**Text block:**
+--
Monday, January 19, 2009

ACAS: Profit Isn't Cash Flow

Now that The Enlightened American has bailed on ACAS (and after his parting post, and despite continued traffic on the stock, bailed on new analysis;  but this is easy to understand and forgive, as the poor fellow was burned pretty badly in his investment), Nivdung has taken up the ACAS-critic's mantle.  As linked in his recent comment here, Nivdung has offered a rebuttal against ACAS as a prospective investment.

I think Nivdung misses two things.  First, it seems difficult to base a thesis for or against a stock on the basis of a dividend policy when that future dividend policy remains unclear, and thus a matter of speculation.  On the other hand, Nivdung criticizes ACAS for making historic dividend declarations that exceeds its cash flow.  Nivdung seems to ignore two things:  (1) ACAS is required by virtue of its tax status to make dividend payments on the basis of its taxable gains, and (2) taxable gains are a matter of accounting profits -- that is, they are an accounting fiction based on things like basis, depreciation, and the like and ignore the cash outlay made for new investment, which may not be expense-able but may be subject to depreciation or may not impact profit except as the payments form part of the basis for a future exit transaction -- and have no particular relation to cash flow.  The fact ACAS is required to make payments that exceed its cash flow aren't a particular problem, provided the company has access to other sources of cash than cash flow from operations.  Borrowing money to make payroll or to avoid retaining sums that would crate enormous tax expenses is as reasonable in this regard as borrowing to make payroll in a quarter full of production costs while goods are made for sale in a later quarter.  Businesses respectably do this all the time.

The fact that ACAS had profits that exceeded net cash is especially easy to understand when one considers ACAS' effort to (a) grow assets under management (i.e., ACAS was reinvesting profits, including cash, so the cash didn't end up becoming net cash), (b) remain levered to cheap debt to magnify the returns on high-yield debt instruments held in portfolio companies, and (c) close good deals ready for closing, and promising excellent future returns.  As ACAS plows cash and newly-added debt into new deals, ACAS will pour incoming cash into deals rather than purely into tax-compliance-mandated dividends.

But investing in ACAS today isn't about living in the past.  ACAS has announced a much more conservative dividend policy, in which ACAS stands potentially ready to withhold dividend payments as long as ACAS' tax status permits.  ACAS gets to retain cash longer -- still not paying taxes on the profits -- and will decide after each quarter what if anything to declare on a quarter-by-quarter basis.  Investing in ACAS today isn't about whether all the good deals are gone (the old worry was that above-NAV issuance was dilutive because the old deals were better than the new deals), but instead are about whether the crazy prices potentially available during a liquidity crisis will enable below-NAV fundraising nevertheless to provide superior returns (in the form of accretive NOI, future capital gains, etc.).
+--
**Extracted material:**
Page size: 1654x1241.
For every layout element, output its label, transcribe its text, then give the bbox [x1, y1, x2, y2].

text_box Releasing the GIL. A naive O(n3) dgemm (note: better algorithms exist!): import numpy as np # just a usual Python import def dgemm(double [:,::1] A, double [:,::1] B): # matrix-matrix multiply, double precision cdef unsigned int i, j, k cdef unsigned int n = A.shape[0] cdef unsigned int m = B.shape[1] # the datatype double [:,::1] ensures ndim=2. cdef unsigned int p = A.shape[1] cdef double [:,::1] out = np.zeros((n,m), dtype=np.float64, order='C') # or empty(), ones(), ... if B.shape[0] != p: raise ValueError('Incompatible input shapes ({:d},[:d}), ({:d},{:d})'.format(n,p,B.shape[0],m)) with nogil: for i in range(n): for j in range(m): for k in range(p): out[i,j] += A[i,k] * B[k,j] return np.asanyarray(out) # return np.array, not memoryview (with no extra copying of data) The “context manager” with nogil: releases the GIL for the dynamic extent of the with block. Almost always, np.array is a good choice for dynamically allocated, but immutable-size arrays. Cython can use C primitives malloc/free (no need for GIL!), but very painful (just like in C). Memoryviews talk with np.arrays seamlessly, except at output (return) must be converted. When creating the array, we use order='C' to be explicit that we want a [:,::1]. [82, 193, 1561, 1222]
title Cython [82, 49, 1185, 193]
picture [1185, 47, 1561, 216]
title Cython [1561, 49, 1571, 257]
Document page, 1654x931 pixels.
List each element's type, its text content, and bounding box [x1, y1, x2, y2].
+--
**Task requirements:**
[A] In the ACAS post, what does its tax status require ACAS to base its dividend payments on?
[B] Output the passage of the ACAS post that opens with the words containing "Now that The" and closes with "a prospective investment.".
[C] Pick up the post on ACAS, profit and cash flow after its last sentence and keep writing it.

**Responses in order:**
[A] Its taxable gains.

[B]
Now that The Enlightened American has bailed on ACAS (and after his parting post, and despite continued traffic on the stock, bailed on new analysis;  but this is easy to understand and forgive, as the poor fellow was burned pretty badly in his investment), Nivdung has taken up the ACAS-critic's mantle.  As linked in his recent comment here, Nivdung has offered a rebuttal against ACAS as a prospective investment.

[C]
The question of prospective investment in ACAS is all about ACAS' management, management's ability to navigate the troubles caused by tightening credit, risks raised by ACAS' net worth covenants, and the like -- and have very little to do with ACAS' past dividends.

Incidentally, I recently received an interesting document in connection with my ACAS holdings.  The long-term capital gains ACAS withheld in the end of 2008 turn out to have been rolled-over from 2007, and the tax ACAS paid on behalf of its shareholders in connection with this "deemed dividend" is capable of being credited against shareholders' 2007 tax obligations.  Since those tax forms have been turned in already, shareholders are in a position to get a refund -- a dividend received by way of the United States Treasury, if you will -- by virtue of the fact that individual shareholders' long-term capital gains rate for 2007 (e.g., 5% or 15%) is much lower than the rate ACAS delivered to the Treasury (the corporate rate, 35%).  ACAS' non-dividend is a pretty good deal.

I'm interested in a discussion about ACAS' likely future prospects.  Debating ACAS' past prospects isn't exactly sporting:  we know how ACAS suffered while it entered the last third of 2008 levered to assets whose valuations were squeezed by bond-yield analysis and comparables-based valuations when the whole world entered a liquidity crisis, and the (apparently still performing) debt instruments in which ACAS enjoyed substantial holdings became nearly-worthless because no other lender would issue such debt anew during the trough of a credit crisis.  ACAS' past, and the impact of its illiquid holdings on near-term NAV, may be lamentable but it is past.  To ask about the future, we need to know things like this:
  • Will ACAS' NOI remain solid?
  • Will ACAS' ECAS transaction increase NAV as expected?
  • What will ECAS do to ACAS' NOI?
  • What will non-ECAS transactions entered with funds raised below NAV do to NOI?
  • Will ACAS' below-NAV issuances occur substantially above market price, or will they be near market price?
  • What is ACAS' NAV as the ECAS transaction is approached?
Some of these questions are simply beyond outsiders' ability to know, particularly as ACAS' activities to navigate its liquidity crisis remain known only to the parties involved.  The challenges of valuing ACAS' illiquid portfolio probably make some of these questions hard for even insiders to do better than estimate.  This makes ACAS considerably more speculative than when ACAS' price and dividend chart showed a slow march toward the heavens and the company stood barred from below-NAV issuance.  (Of course, the complaint then was that above-NAV issuance could still occur below market price, and thus was potentially "dilutive", presumably on the theory that all the good deals were gone.)  If ACAS' management is able to build shareholder value by new issuance above share price, ACAS might be a terrific entry prior to such issuance simply because the fact of issuance is likely to raise share price toward issuance.  Moreover, as ACAS becomes more clearly capable of avoiding destruction in bankruptcy due to a liquidity crisis, ACAS' ability to obtain near-NAV market price improves.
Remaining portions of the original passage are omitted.